人類が怪物に襲われて50年が経過した2105年。
催眠術専門の学園で、催眠術を駆使して生徒たちが推理合戦を繰り広げる。
意外性に満ちた近未来ミステリ。

『ヒュプノでしかEGOに読ませられない』蝋化夕日

 2105年の物語である。世界中に200体以上が出現した謎の巨大生物EGO(Extraordinary Ghost Octpus)に人類が襲われてから50年が経過していた。もちろん日本もEGOに襲われ、1/4が機能を失っていた。EGOには、矢も鉄砲も効かない。あらゆる近代兵器が一切役に立たないのだ。危機に追い詰められた人類が発見した攻撃方法は、なんと催眠術だった。かくして催眠術を専門とする学園が設立され、生徒たちを育成することになったのである。
 吾妻福太郎は、パートナーのイプシロンとともに催眠術専門学園エスペリオンで学園生活を送っていた。いよいよ卒業試験を受けることになった福太郎だが、試験期間の二日目に事件が起きた。同じく学園の生徒である鋼堂タケシが死体で発見されたのだ。そして福太郎はその犯人として名指しされてしまう……。
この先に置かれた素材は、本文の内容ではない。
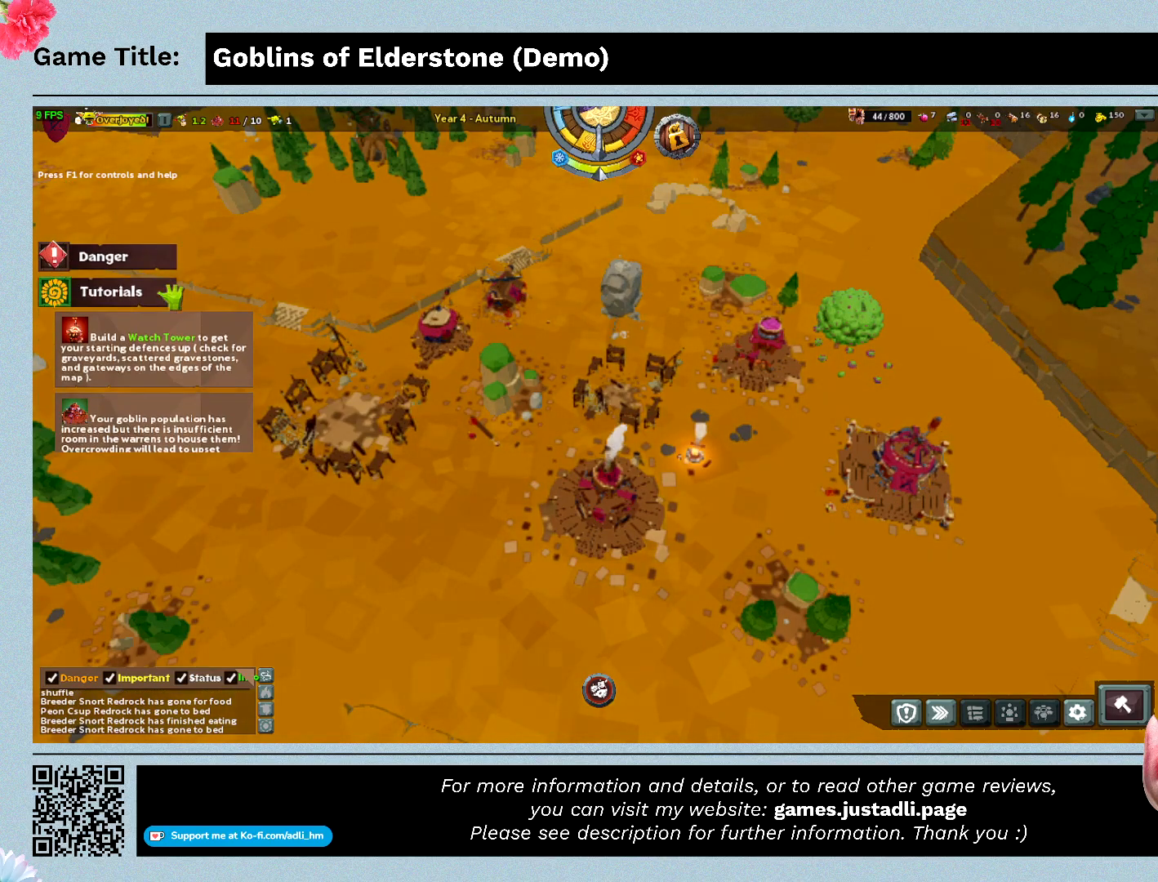
{"keys": ["right"], "events": []}
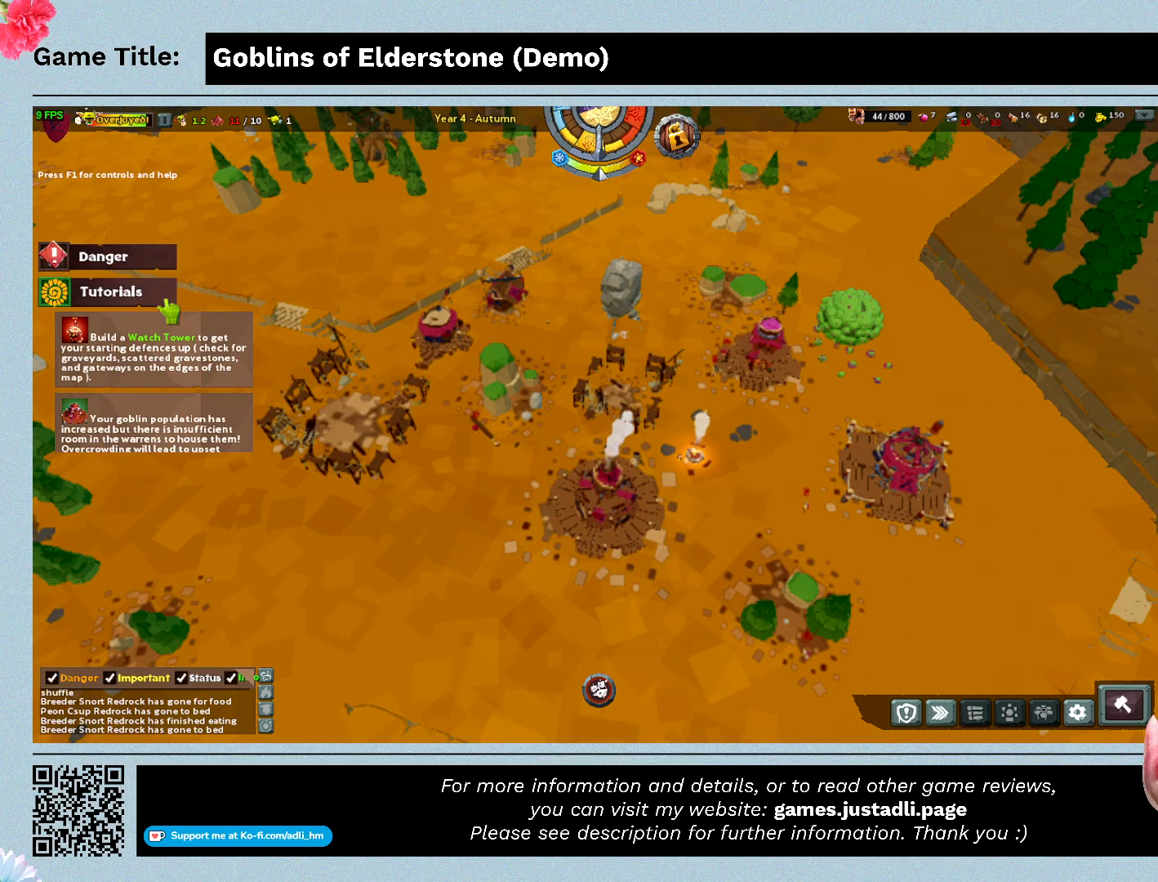
{"keys": ["right"], "events": []}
 背景となる設定はとんでもないが、この作品は、その世界を緻密に構築することを主題とはしていない。本書の中心に据えられたのは、催眠術の使い手が集う学園での推理合戦である。それがなかなかに愉しいのだ。催眠術を攻撃力と防御力で数値化し、それで闘いながら、登場人物たちは推理を進める。真実しか喋れないという催眠術を攻撃可能な相手にかけたりしながら、彼らは手掛かりを集めていくのだ。著者はここで、どんな催眠術をかけるかという観点でたっぷり愉しませてくれる。「そうか、その手があったか!」という興奮を堪能させてくれるのだ。
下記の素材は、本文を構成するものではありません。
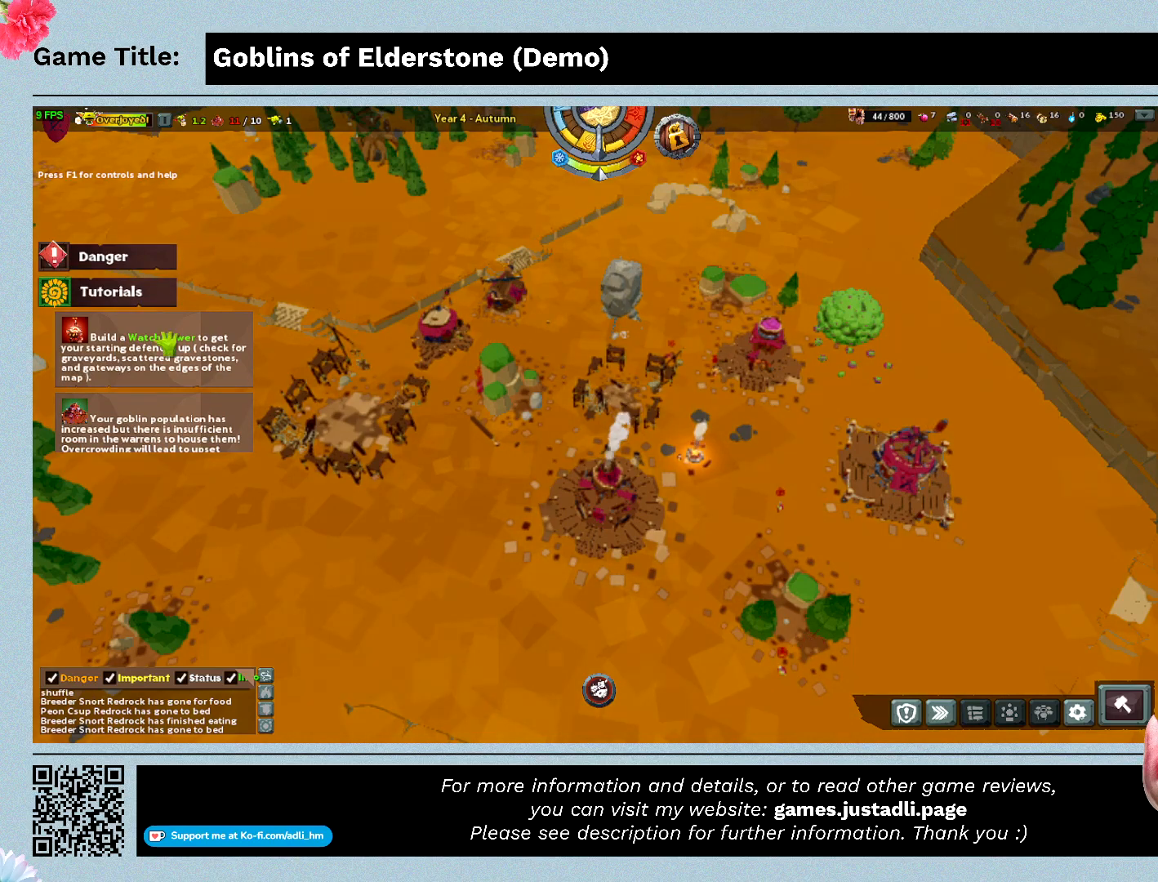
{"keys": ["a"], "events": [[167, "a", "down"], [167, "right", "up"]]}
 そして終盤で、著者はさらに大技を仕掛けてくる。それまでに描かれてきた推理合戦とは、本質的に異なる次元で、読者に迫ってくるのだ。そしてこの大技を仕掛けるにあたり、EGOの存在をしっかりと活かしているのである。いやはや、嬉しい驚きだ。
 なお、手垢のついたトリックが一つ使われているが、それをこの作品の世界観と結びつけるというアイディアは新鮮である。